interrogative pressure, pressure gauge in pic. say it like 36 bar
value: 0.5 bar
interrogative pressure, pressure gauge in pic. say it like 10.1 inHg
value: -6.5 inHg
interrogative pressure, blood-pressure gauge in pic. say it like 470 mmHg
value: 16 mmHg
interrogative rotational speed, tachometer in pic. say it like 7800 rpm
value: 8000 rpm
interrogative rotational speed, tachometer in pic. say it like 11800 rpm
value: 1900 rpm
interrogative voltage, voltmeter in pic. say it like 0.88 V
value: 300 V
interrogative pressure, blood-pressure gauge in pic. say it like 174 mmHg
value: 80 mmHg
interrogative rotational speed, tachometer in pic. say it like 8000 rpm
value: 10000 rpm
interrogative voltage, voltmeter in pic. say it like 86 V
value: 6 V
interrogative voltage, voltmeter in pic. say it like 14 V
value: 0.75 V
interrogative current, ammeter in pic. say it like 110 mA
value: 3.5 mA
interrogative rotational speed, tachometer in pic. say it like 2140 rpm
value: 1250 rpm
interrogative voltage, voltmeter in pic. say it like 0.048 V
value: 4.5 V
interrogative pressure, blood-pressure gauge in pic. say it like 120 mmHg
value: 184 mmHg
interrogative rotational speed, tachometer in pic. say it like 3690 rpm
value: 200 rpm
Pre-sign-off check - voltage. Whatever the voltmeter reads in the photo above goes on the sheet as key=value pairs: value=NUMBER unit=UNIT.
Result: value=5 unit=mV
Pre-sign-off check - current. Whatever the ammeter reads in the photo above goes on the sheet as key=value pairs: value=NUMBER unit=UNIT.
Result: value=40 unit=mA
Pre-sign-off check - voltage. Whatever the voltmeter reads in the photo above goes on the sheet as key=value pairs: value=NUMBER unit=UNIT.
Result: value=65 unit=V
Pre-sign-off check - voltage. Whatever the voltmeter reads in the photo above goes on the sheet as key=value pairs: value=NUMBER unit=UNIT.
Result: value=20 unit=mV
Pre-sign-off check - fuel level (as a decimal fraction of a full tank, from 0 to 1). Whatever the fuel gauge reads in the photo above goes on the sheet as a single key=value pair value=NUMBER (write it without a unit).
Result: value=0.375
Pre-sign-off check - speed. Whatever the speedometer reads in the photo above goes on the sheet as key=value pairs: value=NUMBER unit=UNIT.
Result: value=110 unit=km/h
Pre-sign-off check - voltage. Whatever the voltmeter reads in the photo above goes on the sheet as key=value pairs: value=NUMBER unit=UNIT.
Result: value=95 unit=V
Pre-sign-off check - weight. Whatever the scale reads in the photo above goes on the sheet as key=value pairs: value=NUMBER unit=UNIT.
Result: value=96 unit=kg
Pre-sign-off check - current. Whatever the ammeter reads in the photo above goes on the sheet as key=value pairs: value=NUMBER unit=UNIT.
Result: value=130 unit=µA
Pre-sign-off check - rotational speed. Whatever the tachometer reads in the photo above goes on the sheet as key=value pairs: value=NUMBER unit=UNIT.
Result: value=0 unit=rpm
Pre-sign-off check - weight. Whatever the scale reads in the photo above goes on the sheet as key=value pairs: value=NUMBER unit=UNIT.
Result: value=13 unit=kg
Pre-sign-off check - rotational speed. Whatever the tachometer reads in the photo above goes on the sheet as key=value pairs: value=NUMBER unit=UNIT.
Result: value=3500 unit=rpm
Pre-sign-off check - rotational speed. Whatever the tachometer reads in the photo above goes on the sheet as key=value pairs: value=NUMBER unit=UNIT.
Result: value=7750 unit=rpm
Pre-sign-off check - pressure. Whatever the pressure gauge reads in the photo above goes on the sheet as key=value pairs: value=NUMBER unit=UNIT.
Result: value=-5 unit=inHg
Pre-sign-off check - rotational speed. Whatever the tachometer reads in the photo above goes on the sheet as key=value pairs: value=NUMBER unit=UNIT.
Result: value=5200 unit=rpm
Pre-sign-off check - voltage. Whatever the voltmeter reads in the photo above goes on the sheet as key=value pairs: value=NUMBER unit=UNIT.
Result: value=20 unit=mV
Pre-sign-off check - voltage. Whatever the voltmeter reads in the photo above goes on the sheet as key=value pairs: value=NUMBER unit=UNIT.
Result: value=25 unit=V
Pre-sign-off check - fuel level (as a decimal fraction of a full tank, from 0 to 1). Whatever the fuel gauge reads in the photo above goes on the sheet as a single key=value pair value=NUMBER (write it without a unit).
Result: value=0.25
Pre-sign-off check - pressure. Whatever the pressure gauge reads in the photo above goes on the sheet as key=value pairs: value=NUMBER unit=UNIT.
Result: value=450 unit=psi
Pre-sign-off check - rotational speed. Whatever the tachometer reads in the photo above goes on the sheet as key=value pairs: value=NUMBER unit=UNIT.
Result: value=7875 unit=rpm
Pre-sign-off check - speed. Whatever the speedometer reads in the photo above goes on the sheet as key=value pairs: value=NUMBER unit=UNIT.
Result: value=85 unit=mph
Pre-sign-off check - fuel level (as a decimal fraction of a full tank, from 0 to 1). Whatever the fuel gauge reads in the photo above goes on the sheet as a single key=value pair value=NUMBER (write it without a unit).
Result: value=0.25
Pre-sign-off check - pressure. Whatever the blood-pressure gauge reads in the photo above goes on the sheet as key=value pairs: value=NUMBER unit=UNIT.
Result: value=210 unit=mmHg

---*---

__What to work on__
Recast all of the material above as a numbered list, omitting blank lines.

__Answer box__
1. interrogative pressure, pressure gauge in pic. say it like 36 bar
2. value: 0.5 bar
3. interrogative pressure, pressure gauge in pic. say it like 10.1 inHg
4. value: -6.5 inHg
5. interrogative pressure, blood-pressure gauge in pic. say it like 470 mmHg
6. value: 16 mmHg
7. interrogative rotational speed, tachometer in pic. say it like 7800 rpm
8. value: 8000 rpm
9. interrogative rotational speed, tachometer in pic. say it like 11800 rpm
10. value: 1900 rpm
11. interrogative voltage, voltmeter in pic. say it like 0.88 V
12. value: 300 V
13. interrogative pressure, blood-pressure gauge in pic. say it like 174 mmHg
14. value: 80 mmHg
15. interrogative rotational speed, tachometer in pic. say it like 8000 rpm
16. value: 10000 rpm
17. interrogative voltage, voltmeter in pic. say it like 86 V
18. value: 6 V
19. interrogative voltage, voltmeter in pic. say it like 14 V
20. value: 0.75 V
21. interrogative current, ammeter in pic. say it like 110 mA
22. value: 3.5 mA
23. interrogative rotational speed, tachometer in pic. say it like 2140 rpm
24. value: 1250 rpm
25. interrogative voltage, voltmeter in pic. say it like 0.048 V
26. value: 4.5 V
27. interrogative pressure, blood-pressure gauge in pic. say it like 120 mmHg
28. value: 184 mmHg
29. interrogative rotational speed, tachometer in pic. say it like 3690 rpm
30. value: 200 rpm
31. Pre-sign-off check - voltage. Whatever the voltmeter reads in the photo above goes on the sheet as key=value pairs: value=NUMBER unit=UNIT.
32. Result: value=5 unit=mV
33. Pre-sign-off check - current. Whatever the ammeter reads in the photo above goes on the sheet as key=value pairs: value=NUMBER unit=UNIT.
34. Result: value=40 unit=mA
35. Pre-sign-off check - voltage. Whatever the voltmeter reads in the photo above goes on the sheet as key=value pairs: value=NUMBER unit=UNIT.
36. Result: value=65 unit=V
37. Pre-sign-off check - voltage. Whatever the voltmeter reads in the photo above goes on the sheet as key=value pairs: value=NUMBER unit=UNIT.
38. Result: value=20 unit=mV
39. Pre-sign-off check - fuel level (as a decimal fraction of a full tank, from 0 to 1). Whatever the fuel gauge reads in the photo above goes on the sheet as a single key=value pair value=NUMBER (write it without a unit).
40. Result: value=0.375
41. Pre-sign-off check - speed. Whatever the speedometer reads in the photo above goes on the sheet as key=value pairs: value=NUMBER unit=UNIT.
42. Result: value=110 unit=km/h
43. Pre-sign-off check - voltage. Whatever the voltmeter reads in the photo above goes on the sheet as key=value pairs: value=NUMBER unit=UNIT.
44. Result: value=95 unit=V
45. Pre-sign-off check - weight. Whatever the scale reads in the photo above goes on the sheet as key=value pairs: value=NUMBER unit=UNIT.
46. Result: value=96 unit=kg
47. Pre-sign-off check - current. Whatever the ammeter reads in the photo above goes on the sheet as key=value pairs: value=NUMBER unit=UNIT.
48. Result: value=130 unit=µA
49. Pre-sign-off check - rotational speed. Whatever the tachometer reads in the photo above goes on the sheet as key=value pairs: value=NUMBER unit=UNIT.
50. Result: value=0 unit=rpm
51. Pre-sign-off check - weight. Whatever the scale reads in the photo above goes on the sheet as key=value pairs: value=NUMBER unit=UNIT.
52. Result: value=13 unit=kg
53. Pre-sign-off check - rotational speed. Whatever the tachometer reads in the photo above goes on the sheet as key=value pairs: value=NUMBER unit=UNIT.
54. Result: value=3500 unit=rpm
55. Pre-sign-off check - rotational speed. Whatever the tachometer reads in the photo above goes on the sheet as key=value pairs: value=NUMBER unit=UNIT.
56. Result: value=7750 unit=rpm
57. Pre-sign-off check - pressure. Whatever the pressure gauge reads in the photo above goes on the sheet as key=value pairs: value=NUMBER unit=UNIT.
58. Result: value=-5 unit=inHg
59. Pre-sign-off check - rotational speed. Whatever the tachometer reads in the photo above goes on the sheet as key=value pairs: value=NUMBER unit=UNIT.
60. Result: value=5200 unit=rpm
61. Pre-sign-off check - voltage. Whatever the voltmeter reads in the photo above goes on the sheet as key=value pairs: value=NUMBER unit=UNIT.
62. Result: value=20 unit=mV
63. Pre-sign-off check - voltage. Whatever the voltmeter reads in the photo above goes on the sheet as key=value pairs: value=NUMBER unit=UNIT.
64. Result: value=25 unit=V
65. Pre-sign-off check - fuel level (as a decimal fraction of a full tank, from 0 to 1). Whatever the fuel gauge reads in the photo above goes on the sheet as a single key=value pair value=NUMBER (write it without a unit).
66. Result: value=0.25
67. Pre-sign-off check - pressure. Whatever the pressure gauge reads in the photo above goes on the sheet as key=value pairs: value=NUMBER unit=UNIT.
68. Result: value=450 unit=psi
69. Pre-sign-off check - rotational speed. Whatever the tachometer reads in the photo above goes on the sheet as key=value pairs: value=NUMBER unit=UNIT.
70. Result: value=7875 unit=rpm
71. Pre-sign-off check - speed. Whatever the speedometer reads in the photo above goes on the sheet as key=value pairs: value=NUMBER unit=UNIT.
72. Result: value=85 unit=mph
73. Pre-sign-off check - fuel level (as a decimal fraction of a full tank, from 0 to 1). Whatever the fuel gauge reads in the photo above goes on the sheet as a single key=value pair value=NUMBER (write it without a unit).
74. Result: value=0.25
75. Pre-sign-off check - pressure. Whatever the blood-pressure gauge reads in the photo above goes on the sheet as key=value pairs: value=NUMBER unit=UNIT.
76. Result: value=210 unit=mmHg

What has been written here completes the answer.